Antara ยท Rabu, 13 Oktober 2021 - 15:05:00 WIB
Pembayaran Parkir Tunai Tak Berlaku di 8 Kawasan Kota Medan, Berikut Daftar Jalannya
Kepala Dishub Medan Iswar Lubis didampingi Dirut PT Logika Garis Elektronik, Sahala Nainggolan (kiri) dan Kabid Parkir Kesmiadi Sianipar (kanan) saat memberikan keterangan terkait pemberlakuan parkir nontunai, Rabu (13/10). (Fot: AntaraAndika Sy

MEDAN, iNews.id - Pembayaran parkir tunai tidak berlaku di delapan kawasan Kota Medan, Sumatra Utara. Kebijakan pembayaran nontunai ini dilakukan pada 18 Oktober 2021.

Kepala Dishub Medan, Iswar Lubis mengatakan, parkir nontunai dengan sistem bagi hasil ini merupakan kerja sama Dinas Perhubungan (Dihub) dengan PT Logika Garis Elektronik.

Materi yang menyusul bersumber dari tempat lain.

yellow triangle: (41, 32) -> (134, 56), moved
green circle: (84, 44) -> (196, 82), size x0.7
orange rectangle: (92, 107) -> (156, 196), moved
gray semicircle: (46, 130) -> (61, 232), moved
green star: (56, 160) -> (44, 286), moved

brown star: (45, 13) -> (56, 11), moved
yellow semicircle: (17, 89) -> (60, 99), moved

"Ada 22 titik parkir yang terdapat 18 ruas jalan atau delapan kawasan dengan sistem pembayaran nontunai. Berlaku tanggal 18 Oktober 2021, mulai hari ini kita  sudah mulai sosialisasi. Jadi terhitung 18 Oktober nanti kami himbau masyarakat di ruas jalan tersebut tidak lagi membayar retribusi parkir dengan uang tunai," ujarnya, Rabu (13/10

"Kalau sudah berjalan kami akan larang kendaraan yang parkir di delapan kawasan itu apabila tidak bisa membayar sistem nontunai," katanya.

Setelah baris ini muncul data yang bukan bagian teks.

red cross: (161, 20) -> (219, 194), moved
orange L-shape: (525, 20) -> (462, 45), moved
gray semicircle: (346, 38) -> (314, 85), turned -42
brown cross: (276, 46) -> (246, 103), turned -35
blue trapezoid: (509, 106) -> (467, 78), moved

Kerja sama atau kontrak pengelolaan parkir nontunai dengan sistem bagi hasil ini, kata Iswar, berlaku sampai 31 Desember 2021 mendatang. 

"Kami ingin kerja sama ini pertahun, cuma ini karena sudah dekat akhir tahun makanya sampai 31 Desember, tahun depan diperpanjang lagi," katanya.

Iswar mengatakan sejauh ini baru PT Logika Garis Elektronik yang disetujui menyelenggarakan parkir nontunai dengan sistem bagi hasil. 

"Ada beberapa perusahaan yang mengajukan permohonan, salah satu yang sudah selesai prosesnya PT Logika Garis Elektronik. Mereka didukung peralatan yang memadai untuk pembayaran pakir nontunai yang terkoneksi semua bank," urainya.

Sistem bagi hasil pengelolaan parkir di delapan kawasan tersebut, kata Iswar, sesuai dengan ketentuan yang ada di Perwal 45/2021.

"Untuk parkir di ruas jalan kelas satu, 40 persen langsung ke kas daerah jadi pendapatan asli daerah (PAD). 60 persen pihak ketiga atau pengelola. Untuk parkir ruas jalan kelas dua itu 65 persen untuk pihak ketiga dan 35 persen menjadi PAD," ucapnya.